Market Post: Cheap Deals Emerge as Institutional Selling Continues

The tax-exempt market continued to take a beating for the third consecutive session as issuers postponed new deals. Borrowers that braved the market paid a steep price.

In the afternoon trading session, market participants said the market felt worse than last Thursday and Friday and yields were up at least 20 basis points outside 10 years.

"It's worse today," a Chicago trader said. "We are buying today at levels that are 200 basis points cheaper than a month ago on the 10-year." In odd-lot trading, he bought a double-A 15-year 4.75% coupon bond at 5%.

"There are good deals now and it's definitely getting cheaper. Retail is starting to dip their toes in but with the institutional selling and the size of the calendar it won't make a difference. It's ugly out there and getting worse."

Triple-A rated Georgia was expected to auction $157 million of refunding bonds in the competitive market Wednesday. The deal was postponed. RBC Capital Markets also announced it had postponed $129 million of Pennsylvania Housing Finance Authority mortgage revenue bonds expected to price Wednesday.

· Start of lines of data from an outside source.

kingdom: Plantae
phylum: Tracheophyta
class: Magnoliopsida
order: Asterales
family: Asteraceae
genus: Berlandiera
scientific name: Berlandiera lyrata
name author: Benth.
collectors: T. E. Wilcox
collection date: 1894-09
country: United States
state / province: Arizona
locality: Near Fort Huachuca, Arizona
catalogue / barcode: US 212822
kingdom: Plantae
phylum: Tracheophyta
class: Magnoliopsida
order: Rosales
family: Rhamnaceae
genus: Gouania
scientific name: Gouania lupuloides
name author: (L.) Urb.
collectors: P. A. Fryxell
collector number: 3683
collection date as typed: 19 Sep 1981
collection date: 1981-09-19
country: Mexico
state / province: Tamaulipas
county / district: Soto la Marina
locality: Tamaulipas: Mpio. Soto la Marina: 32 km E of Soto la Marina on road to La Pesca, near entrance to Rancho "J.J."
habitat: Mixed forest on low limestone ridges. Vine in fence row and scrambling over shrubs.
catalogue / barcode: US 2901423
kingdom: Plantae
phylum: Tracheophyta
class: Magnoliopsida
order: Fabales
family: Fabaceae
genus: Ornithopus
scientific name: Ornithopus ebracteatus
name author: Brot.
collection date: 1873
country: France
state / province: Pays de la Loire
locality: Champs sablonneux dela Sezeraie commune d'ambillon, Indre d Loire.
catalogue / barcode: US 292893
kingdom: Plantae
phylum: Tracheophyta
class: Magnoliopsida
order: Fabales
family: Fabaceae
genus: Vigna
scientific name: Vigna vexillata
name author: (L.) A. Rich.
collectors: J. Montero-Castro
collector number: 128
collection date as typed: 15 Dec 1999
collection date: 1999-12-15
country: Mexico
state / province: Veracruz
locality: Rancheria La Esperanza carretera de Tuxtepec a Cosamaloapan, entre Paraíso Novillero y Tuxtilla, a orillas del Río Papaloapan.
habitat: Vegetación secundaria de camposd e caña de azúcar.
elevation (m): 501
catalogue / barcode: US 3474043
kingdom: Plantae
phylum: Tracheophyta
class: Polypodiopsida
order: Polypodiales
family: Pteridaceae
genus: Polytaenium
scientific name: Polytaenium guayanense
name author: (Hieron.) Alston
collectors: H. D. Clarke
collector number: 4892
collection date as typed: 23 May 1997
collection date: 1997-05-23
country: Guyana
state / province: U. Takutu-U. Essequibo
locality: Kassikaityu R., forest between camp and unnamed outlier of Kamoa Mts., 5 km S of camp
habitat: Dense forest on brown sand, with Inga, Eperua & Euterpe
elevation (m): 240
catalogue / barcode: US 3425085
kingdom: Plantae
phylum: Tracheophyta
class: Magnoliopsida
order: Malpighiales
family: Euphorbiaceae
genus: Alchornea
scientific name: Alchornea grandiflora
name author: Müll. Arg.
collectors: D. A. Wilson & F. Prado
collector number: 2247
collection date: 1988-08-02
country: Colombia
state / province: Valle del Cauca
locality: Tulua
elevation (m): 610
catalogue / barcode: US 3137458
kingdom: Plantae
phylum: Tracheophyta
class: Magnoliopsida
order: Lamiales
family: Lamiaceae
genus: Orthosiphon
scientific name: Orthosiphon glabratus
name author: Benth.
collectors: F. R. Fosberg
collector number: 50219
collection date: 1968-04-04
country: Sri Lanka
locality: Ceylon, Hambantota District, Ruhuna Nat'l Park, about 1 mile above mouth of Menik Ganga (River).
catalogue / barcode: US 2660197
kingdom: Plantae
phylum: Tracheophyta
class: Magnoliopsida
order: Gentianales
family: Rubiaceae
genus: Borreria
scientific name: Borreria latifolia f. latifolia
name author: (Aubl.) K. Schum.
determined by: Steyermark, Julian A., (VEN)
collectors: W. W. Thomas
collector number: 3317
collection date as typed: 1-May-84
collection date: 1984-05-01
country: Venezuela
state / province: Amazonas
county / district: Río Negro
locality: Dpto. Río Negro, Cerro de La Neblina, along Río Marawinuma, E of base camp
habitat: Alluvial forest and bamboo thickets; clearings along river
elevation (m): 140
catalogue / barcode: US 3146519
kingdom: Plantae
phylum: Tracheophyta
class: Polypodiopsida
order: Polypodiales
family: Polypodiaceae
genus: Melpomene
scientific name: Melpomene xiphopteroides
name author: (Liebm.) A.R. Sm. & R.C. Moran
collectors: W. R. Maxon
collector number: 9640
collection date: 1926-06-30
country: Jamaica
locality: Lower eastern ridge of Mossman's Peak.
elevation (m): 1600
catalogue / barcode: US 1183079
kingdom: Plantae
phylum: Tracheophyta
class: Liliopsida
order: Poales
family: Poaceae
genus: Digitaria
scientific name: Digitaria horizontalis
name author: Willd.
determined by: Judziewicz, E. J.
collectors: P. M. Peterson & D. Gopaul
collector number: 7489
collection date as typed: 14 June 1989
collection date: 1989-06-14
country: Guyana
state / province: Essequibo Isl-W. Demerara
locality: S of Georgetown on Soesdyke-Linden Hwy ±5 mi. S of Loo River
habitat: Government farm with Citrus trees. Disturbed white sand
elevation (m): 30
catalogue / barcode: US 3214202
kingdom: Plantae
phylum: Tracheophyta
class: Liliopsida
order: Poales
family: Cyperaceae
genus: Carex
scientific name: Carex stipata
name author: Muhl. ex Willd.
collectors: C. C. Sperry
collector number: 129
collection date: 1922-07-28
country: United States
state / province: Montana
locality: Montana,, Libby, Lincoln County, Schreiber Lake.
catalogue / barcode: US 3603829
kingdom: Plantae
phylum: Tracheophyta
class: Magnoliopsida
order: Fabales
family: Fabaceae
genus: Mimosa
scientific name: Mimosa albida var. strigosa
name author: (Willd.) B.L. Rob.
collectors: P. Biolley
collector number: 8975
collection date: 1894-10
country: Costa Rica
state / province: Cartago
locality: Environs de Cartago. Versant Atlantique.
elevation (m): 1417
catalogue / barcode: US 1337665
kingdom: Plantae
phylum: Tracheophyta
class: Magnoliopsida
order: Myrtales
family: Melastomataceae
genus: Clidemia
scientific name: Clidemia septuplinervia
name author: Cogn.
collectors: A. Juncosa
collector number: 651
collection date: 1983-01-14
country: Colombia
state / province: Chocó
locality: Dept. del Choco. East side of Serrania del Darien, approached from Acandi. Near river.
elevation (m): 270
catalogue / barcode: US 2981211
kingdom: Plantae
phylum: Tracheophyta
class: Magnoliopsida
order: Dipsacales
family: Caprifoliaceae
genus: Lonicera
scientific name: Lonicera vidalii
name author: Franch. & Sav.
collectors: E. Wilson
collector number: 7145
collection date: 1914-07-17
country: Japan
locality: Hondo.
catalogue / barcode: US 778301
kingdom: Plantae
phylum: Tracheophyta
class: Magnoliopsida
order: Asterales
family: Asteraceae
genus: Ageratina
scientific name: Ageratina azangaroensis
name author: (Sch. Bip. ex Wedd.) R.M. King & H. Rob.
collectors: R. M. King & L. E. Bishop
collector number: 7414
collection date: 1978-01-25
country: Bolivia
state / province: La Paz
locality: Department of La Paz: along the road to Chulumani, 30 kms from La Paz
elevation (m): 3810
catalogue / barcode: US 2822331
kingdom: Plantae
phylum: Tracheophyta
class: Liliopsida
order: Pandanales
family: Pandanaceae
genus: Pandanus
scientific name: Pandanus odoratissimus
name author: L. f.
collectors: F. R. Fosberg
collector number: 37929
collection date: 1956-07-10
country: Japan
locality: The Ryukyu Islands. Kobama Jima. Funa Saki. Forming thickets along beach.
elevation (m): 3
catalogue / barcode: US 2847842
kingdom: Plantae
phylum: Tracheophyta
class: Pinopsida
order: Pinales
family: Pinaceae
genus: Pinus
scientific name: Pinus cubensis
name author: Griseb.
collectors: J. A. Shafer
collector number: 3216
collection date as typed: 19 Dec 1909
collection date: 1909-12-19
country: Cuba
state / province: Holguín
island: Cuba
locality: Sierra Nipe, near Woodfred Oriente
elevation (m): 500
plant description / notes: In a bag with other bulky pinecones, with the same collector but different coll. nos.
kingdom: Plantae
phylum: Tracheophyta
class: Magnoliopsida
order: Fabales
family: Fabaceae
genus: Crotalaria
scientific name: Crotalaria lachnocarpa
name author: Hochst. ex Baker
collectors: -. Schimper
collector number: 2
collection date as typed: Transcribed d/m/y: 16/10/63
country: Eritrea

Citi priced deals with trepidation and sold for retail $395 million of New York State Environmental Facilities Corp. state clean water and drinking water revolving funds for New York City Municipal Water Finance Authority projects. The bonds are rated Aaa by Moody's Investors Service, AAA by Standard & Poor's, and AA-plus by Fitch Ratings. Institutional pricing is expected Tuesday.

Yields ranged from 0.68% with 3% and 5% coupons in a split 2015 maturity to 4.375% priced at par and 4.24% with a 5% coupon in a split 2033 maturity. Bonds maturing in 2014 were offered via sealed bid. The bonds are callable at par in 2023.

Yields on bonds with 5% coupons were priced 25 basis points to 55 basis points above Friday's Municipal Market Data scale.

Citi also issued a pre-marketing wire for $532.3 million of Michigan State Building Authority revenue and revenue refunding bonds, rated Aa3 by Moody's, A-plus by Standard & Poor's, and AA-minus by Fitch.

Yields ranged from 1.33% with a 5% coupon in 2015 to 5.375% with a 5.25% coupon in 2047. Bonds maturing in 2014 were offered via sealed bid. The bonds are callable at par in 2023. The bonds were marketed at 90 basis points to 148 basis points above the MMD scale.

Friday, on the Municipal Market Data scale ended as much as 18 basis points higher. The 10-year yield jumped 15 basis points to 2.63% and the 30-year yield spiked 18 basis points to 3.96%. The two-year yield increased six basis points to 0.43%.

Yields on the Municipal Market Advisors 5% scale closed as much as 20 basis points higher. The 10-year jumped 18 basis points to 2.78% and the 30-year yield spiked 20 basis points to 4.08%. The two-year yield rose three basis points to 0.50%.

Treasuries continued to weaken, though less so than their tax-exempt counterparts. The benchmark 10-year yield jumped seven basis points to 2.58%. The two-year and 30-year yields rose three basis points each to 0.40% and 3.60%, respectively.